Advanced Tip: Use RabbitMQ’s consistent hashing exchange for balanced queue distribution!

Section 4 - Ecosystem and Use Cases

Pulsar integrates with Pulsar Functions, IO connectors, and Presto for stream processing, ideal for multi-tenant IoT and messaging (e.g., 10K tenants at Comcast).

RabbitMQ supports AMQP clients, Celery, and Spring AMQP for task queuing, suited for microservices (e.g., 10K tasks/sec at Reddit).

Pulsar powers flexible messaging (e.g., Yahoo’s pub/sub), RabbitMQ excels in task queues (e.g., Celery workflows). Pulsar is tenant-driven, RabbitMQ is queue-driven.

Example: Yahoo uses Pulsar for messaging; Discord uses RabbitMQ for task queues!
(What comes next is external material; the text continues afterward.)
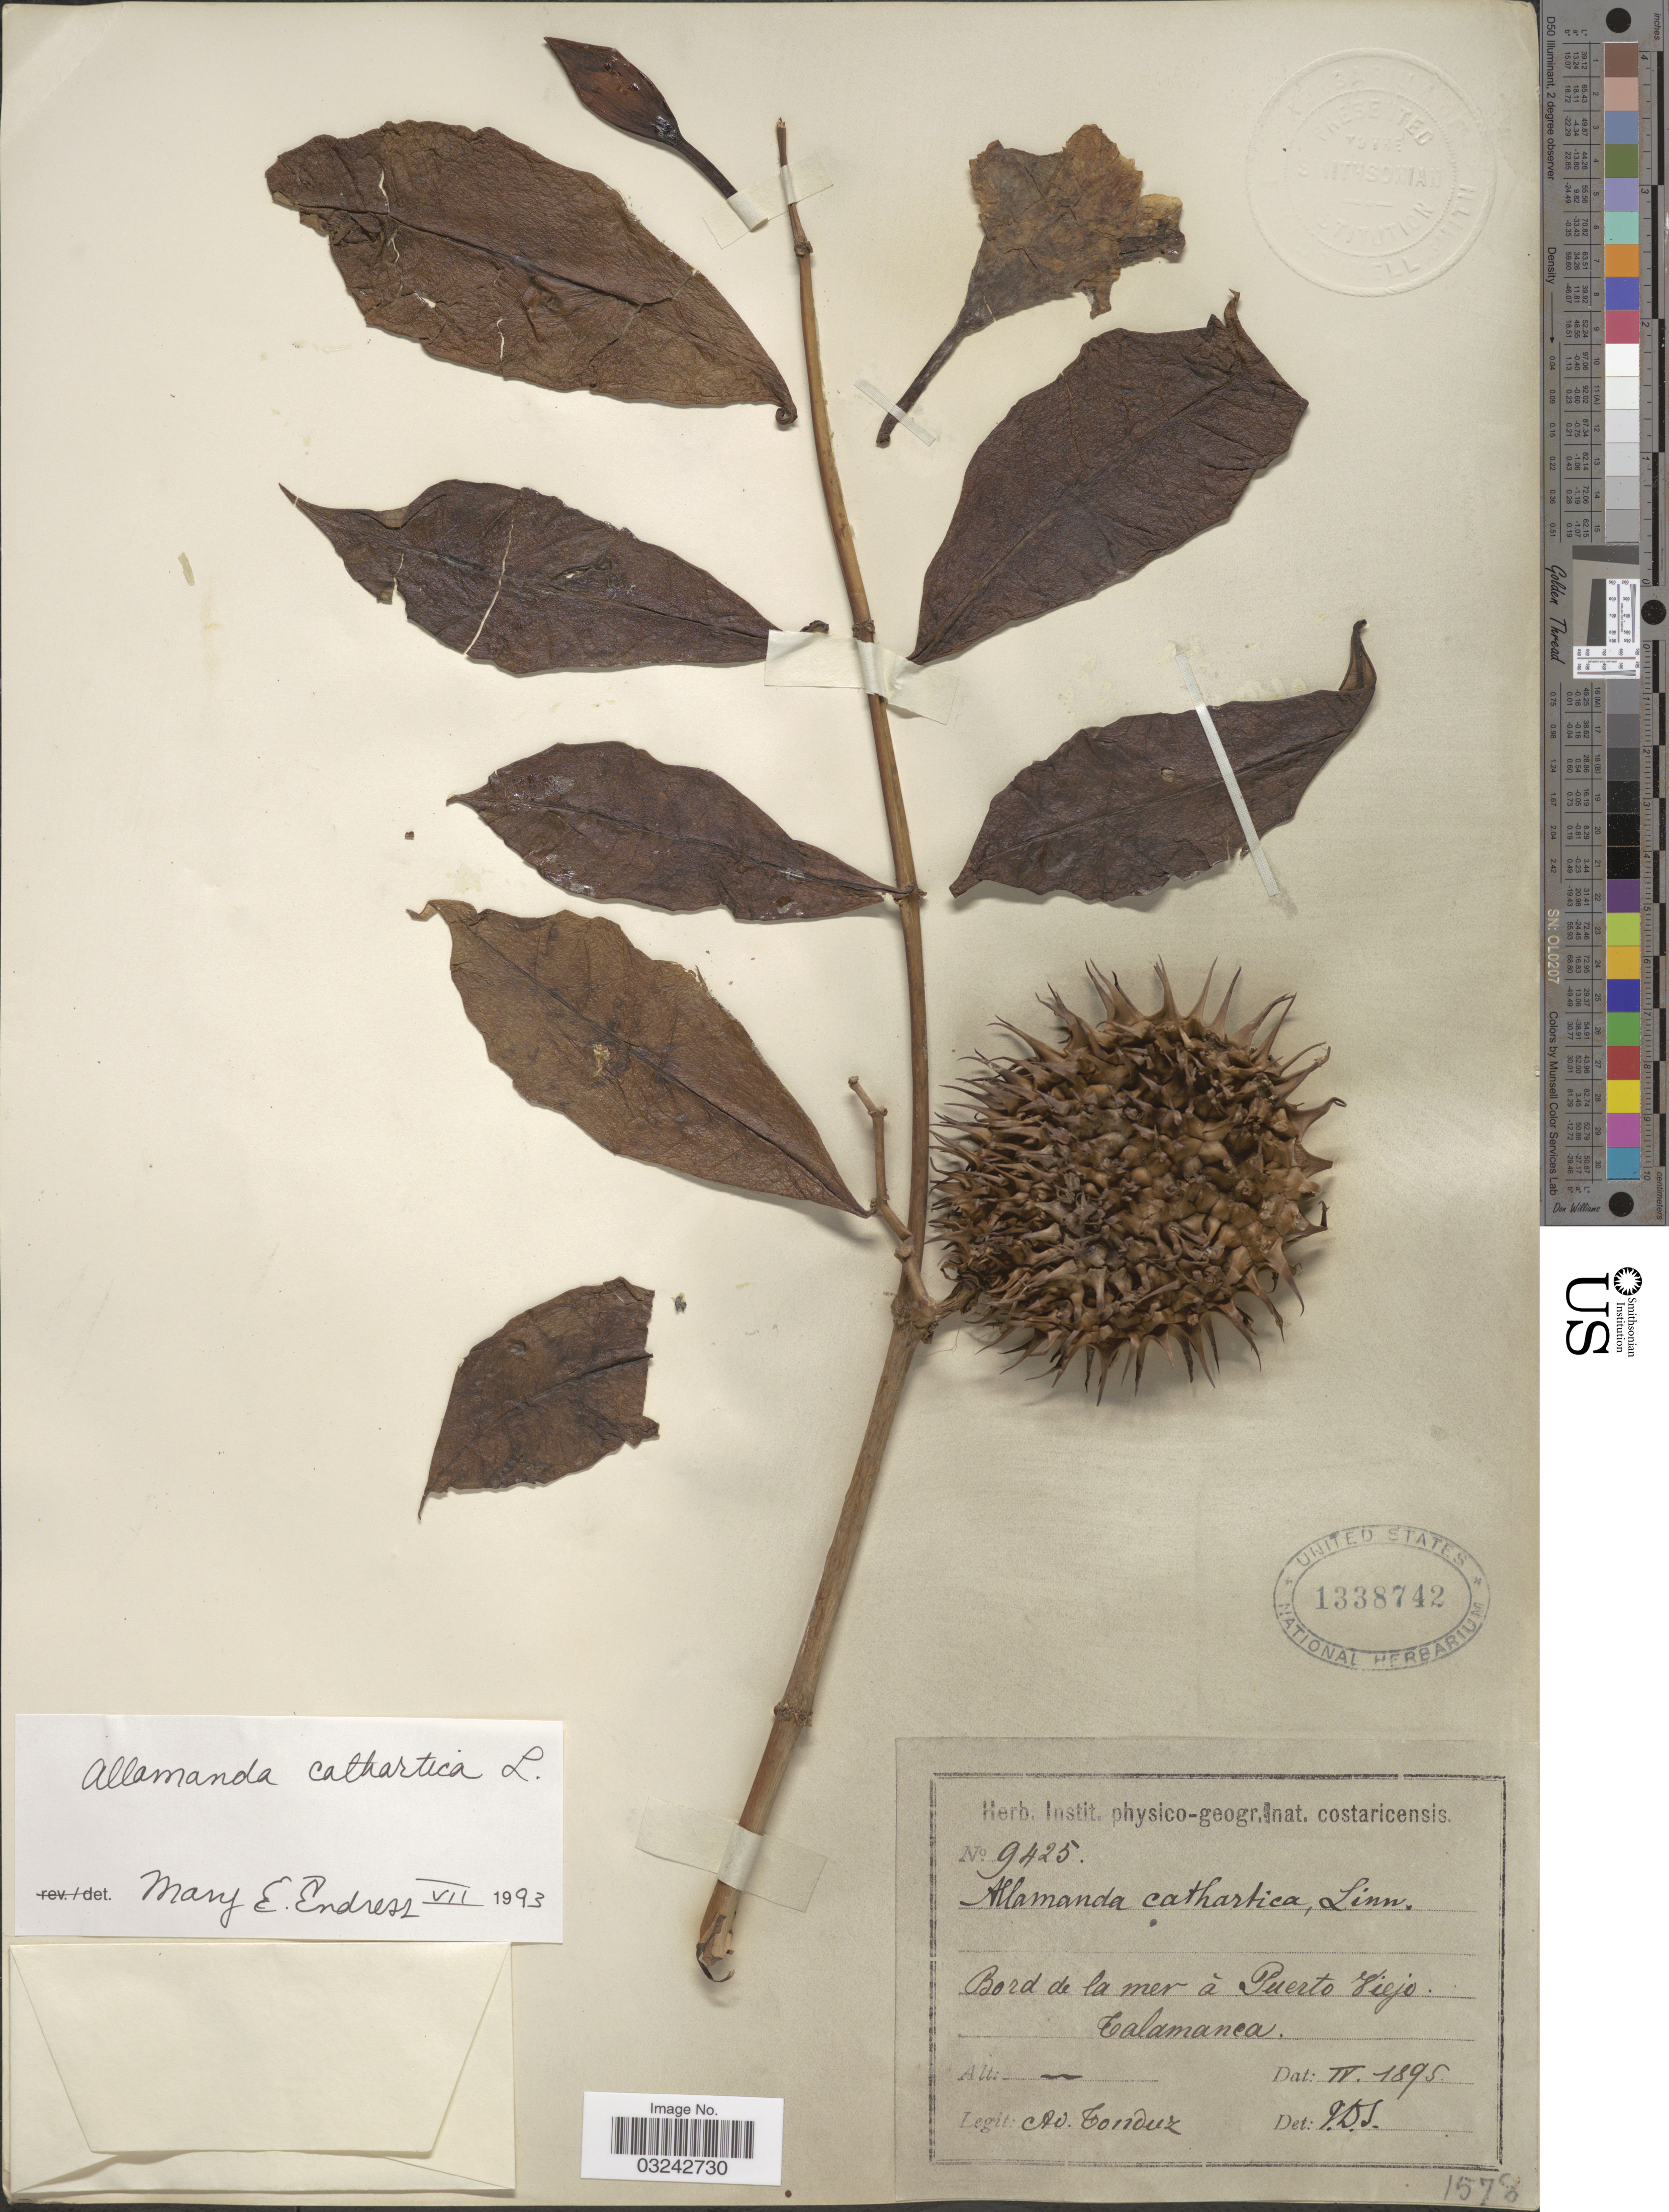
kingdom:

Section 5 - Comparison Table

Aspect Apache Pulsar RabbitMQ
Architecture Segmented, decoupled Queue-based, AMQP
Performance 500K events/sec, 15ms 50K messages/sec, 5ms
Scalability Storage-separated, 5TB+ Node-based, 100GB+
Ecosystem Functions, Presto AMQP, Celery
Best For Multi-tenant, IoT Task queues, messaging

Pulsar enhances streaming flexibility; RabbitMQ ensures messaging reliability.

Conclusion

Apache Pulsar and RabbitMQ are powerful event-driven platforms with distinct strengths. Pulsar excels in multi-tenant, scalable streaming for IoT and messaging, offering decoupled storage and flexibility. RabbitMQ is ideal for low-latency, reliable messaging in task queues and microservices, prioritizing simplicity and speed.

Choose based on needs: Pulsar for multi-tenant streaming, RabbitMQ for lightweight messaging. Optimize with Pulsar Functions for processing or RabbitMQ’s priority queues for critical tasks. Hybrid setups (e.g., Pulsar for streams, RabbitMQ for tasks) are effective.

Pro Tip: Use Pulsar’s schema registry for structured event streaming!